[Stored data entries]
::::::::::

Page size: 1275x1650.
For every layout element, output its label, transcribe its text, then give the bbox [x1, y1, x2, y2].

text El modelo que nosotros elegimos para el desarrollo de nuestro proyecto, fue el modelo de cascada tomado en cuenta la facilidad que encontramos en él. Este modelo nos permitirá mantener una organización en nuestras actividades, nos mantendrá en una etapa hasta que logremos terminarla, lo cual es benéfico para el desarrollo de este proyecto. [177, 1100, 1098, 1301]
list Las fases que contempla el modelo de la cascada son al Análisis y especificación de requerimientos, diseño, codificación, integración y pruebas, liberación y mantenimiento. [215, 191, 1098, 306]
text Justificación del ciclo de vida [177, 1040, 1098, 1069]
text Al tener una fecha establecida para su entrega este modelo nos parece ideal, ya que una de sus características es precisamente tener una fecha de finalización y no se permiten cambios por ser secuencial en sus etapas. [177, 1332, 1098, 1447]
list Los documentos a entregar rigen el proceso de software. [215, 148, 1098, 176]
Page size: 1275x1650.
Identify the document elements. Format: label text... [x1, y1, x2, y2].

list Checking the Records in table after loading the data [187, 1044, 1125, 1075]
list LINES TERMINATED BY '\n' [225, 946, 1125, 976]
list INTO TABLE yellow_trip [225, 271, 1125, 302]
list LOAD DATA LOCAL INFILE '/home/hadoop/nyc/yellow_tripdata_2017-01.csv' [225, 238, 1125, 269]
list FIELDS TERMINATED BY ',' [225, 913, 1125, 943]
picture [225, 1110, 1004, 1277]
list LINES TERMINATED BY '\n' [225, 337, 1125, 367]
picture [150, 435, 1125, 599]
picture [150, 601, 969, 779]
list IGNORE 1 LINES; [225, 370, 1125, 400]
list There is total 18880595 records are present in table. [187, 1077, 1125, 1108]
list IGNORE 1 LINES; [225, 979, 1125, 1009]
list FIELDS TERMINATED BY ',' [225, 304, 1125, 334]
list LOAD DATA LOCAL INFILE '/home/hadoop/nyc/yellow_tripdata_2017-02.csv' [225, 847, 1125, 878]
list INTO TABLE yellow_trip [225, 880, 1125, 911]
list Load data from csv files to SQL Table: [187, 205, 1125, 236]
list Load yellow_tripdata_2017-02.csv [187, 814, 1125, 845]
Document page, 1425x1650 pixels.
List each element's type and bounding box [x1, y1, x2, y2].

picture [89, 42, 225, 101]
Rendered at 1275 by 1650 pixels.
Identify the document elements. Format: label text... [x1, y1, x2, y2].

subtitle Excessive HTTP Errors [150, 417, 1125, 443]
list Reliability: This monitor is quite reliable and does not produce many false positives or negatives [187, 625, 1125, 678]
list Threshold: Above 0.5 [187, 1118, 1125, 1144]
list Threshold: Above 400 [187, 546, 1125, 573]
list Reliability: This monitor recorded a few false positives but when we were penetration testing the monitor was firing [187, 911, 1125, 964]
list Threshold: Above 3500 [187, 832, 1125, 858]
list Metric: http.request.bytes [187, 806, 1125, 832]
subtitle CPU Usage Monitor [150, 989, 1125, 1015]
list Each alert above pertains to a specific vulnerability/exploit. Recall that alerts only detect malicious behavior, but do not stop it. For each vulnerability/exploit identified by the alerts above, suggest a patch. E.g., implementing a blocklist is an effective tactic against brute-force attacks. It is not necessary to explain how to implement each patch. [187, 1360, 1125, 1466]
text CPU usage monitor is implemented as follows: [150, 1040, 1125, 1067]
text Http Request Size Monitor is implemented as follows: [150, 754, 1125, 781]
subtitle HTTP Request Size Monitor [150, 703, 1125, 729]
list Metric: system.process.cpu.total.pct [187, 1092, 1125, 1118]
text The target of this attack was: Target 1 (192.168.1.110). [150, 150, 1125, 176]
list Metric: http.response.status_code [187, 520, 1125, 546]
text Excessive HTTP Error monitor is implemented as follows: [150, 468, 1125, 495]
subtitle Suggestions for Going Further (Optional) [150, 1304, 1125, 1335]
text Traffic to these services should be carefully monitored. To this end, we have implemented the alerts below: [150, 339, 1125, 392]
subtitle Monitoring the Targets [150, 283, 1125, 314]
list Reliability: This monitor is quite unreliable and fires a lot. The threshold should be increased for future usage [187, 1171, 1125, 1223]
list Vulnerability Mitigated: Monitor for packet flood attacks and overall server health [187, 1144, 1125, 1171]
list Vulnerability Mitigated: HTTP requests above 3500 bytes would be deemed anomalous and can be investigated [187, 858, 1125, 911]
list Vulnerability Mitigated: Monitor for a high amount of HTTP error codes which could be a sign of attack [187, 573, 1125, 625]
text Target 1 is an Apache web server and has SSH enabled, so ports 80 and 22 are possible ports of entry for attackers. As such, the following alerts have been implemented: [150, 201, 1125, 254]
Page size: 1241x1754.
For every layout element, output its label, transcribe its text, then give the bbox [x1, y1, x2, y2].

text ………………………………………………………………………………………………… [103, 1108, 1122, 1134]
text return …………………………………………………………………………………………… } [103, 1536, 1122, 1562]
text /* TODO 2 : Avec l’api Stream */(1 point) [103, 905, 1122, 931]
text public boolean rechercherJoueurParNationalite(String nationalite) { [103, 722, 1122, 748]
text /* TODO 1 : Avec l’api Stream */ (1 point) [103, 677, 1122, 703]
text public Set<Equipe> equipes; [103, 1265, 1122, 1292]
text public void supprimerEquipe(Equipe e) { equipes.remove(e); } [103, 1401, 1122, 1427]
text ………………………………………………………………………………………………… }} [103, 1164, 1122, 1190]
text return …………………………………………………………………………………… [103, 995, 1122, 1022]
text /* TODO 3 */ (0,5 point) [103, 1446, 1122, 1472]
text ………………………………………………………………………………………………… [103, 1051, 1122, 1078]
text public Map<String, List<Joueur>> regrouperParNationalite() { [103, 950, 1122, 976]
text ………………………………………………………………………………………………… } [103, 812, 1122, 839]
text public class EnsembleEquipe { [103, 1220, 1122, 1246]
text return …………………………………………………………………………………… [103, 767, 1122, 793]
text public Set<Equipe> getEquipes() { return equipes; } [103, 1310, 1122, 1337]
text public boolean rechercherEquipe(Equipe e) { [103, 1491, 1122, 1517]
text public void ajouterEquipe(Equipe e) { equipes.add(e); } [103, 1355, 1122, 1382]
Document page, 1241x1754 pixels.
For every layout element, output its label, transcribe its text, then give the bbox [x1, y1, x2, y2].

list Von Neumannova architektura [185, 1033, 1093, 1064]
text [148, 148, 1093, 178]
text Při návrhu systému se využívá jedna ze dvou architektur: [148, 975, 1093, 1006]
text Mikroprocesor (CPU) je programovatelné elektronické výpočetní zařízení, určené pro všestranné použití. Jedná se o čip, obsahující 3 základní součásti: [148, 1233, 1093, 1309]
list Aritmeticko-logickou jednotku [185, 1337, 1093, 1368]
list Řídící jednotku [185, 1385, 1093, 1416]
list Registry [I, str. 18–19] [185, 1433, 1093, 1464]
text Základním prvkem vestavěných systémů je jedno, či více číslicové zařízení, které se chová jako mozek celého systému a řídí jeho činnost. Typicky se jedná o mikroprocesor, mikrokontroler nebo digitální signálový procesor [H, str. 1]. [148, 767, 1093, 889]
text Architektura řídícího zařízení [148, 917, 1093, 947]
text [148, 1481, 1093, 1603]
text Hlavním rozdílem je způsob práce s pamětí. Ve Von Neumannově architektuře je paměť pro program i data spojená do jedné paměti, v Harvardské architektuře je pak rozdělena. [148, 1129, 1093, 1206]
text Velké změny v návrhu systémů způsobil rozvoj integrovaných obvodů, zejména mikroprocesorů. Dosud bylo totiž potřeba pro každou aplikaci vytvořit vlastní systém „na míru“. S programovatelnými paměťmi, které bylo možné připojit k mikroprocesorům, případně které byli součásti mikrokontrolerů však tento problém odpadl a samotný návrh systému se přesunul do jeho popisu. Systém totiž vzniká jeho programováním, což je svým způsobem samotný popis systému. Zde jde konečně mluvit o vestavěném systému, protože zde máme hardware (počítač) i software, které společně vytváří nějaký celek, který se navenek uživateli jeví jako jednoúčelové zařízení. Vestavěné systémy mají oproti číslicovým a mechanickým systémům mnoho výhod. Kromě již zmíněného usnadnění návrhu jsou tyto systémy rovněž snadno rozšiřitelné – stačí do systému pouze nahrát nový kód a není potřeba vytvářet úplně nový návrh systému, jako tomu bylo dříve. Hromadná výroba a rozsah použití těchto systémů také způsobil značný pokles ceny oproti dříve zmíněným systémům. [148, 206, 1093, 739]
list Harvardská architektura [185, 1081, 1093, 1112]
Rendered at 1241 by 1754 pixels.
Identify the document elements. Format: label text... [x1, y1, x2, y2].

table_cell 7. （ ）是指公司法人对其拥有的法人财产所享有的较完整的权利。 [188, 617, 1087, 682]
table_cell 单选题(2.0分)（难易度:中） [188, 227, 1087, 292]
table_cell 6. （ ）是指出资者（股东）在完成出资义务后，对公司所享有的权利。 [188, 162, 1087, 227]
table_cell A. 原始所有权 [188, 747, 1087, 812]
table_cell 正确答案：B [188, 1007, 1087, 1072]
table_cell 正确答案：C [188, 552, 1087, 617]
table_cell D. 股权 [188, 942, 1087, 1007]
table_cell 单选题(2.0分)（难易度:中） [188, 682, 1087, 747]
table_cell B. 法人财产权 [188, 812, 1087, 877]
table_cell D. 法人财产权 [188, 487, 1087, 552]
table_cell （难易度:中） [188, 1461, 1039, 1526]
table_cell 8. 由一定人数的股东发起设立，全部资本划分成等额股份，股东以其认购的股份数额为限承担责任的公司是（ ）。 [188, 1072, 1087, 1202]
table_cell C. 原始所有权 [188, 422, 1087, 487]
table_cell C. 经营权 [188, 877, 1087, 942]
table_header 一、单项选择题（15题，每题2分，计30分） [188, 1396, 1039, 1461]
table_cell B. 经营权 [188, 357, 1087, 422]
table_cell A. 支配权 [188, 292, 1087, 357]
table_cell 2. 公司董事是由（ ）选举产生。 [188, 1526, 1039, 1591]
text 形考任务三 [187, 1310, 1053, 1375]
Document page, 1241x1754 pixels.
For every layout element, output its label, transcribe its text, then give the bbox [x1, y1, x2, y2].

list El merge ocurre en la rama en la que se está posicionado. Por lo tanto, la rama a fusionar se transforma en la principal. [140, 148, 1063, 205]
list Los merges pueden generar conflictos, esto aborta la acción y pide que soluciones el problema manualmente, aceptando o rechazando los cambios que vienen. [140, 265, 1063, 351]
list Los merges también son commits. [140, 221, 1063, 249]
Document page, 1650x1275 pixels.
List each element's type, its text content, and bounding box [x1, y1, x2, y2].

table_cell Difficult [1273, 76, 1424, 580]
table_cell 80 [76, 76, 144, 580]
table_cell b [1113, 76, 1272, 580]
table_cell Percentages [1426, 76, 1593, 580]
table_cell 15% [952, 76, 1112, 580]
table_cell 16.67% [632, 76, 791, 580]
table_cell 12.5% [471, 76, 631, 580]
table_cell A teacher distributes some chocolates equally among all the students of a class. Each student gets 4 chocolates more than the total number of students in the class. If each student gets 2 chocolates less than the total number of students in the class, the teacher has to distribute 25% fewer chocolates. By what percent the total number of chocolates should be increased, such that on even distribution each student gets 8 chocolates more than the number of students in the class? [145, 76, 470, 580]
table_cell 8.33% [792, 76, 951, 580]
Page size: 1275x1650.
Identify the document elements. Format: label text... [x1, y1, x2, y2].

::::::::::

What needs to be done => Among the records, find every line with the word "INTO" and copy it.

Result of the exercise =>
list INTO TABLE yellow_trip [225, 271, 1125, 302]
list INTO TABLE yellow_trip [225, 880, 1125, 911]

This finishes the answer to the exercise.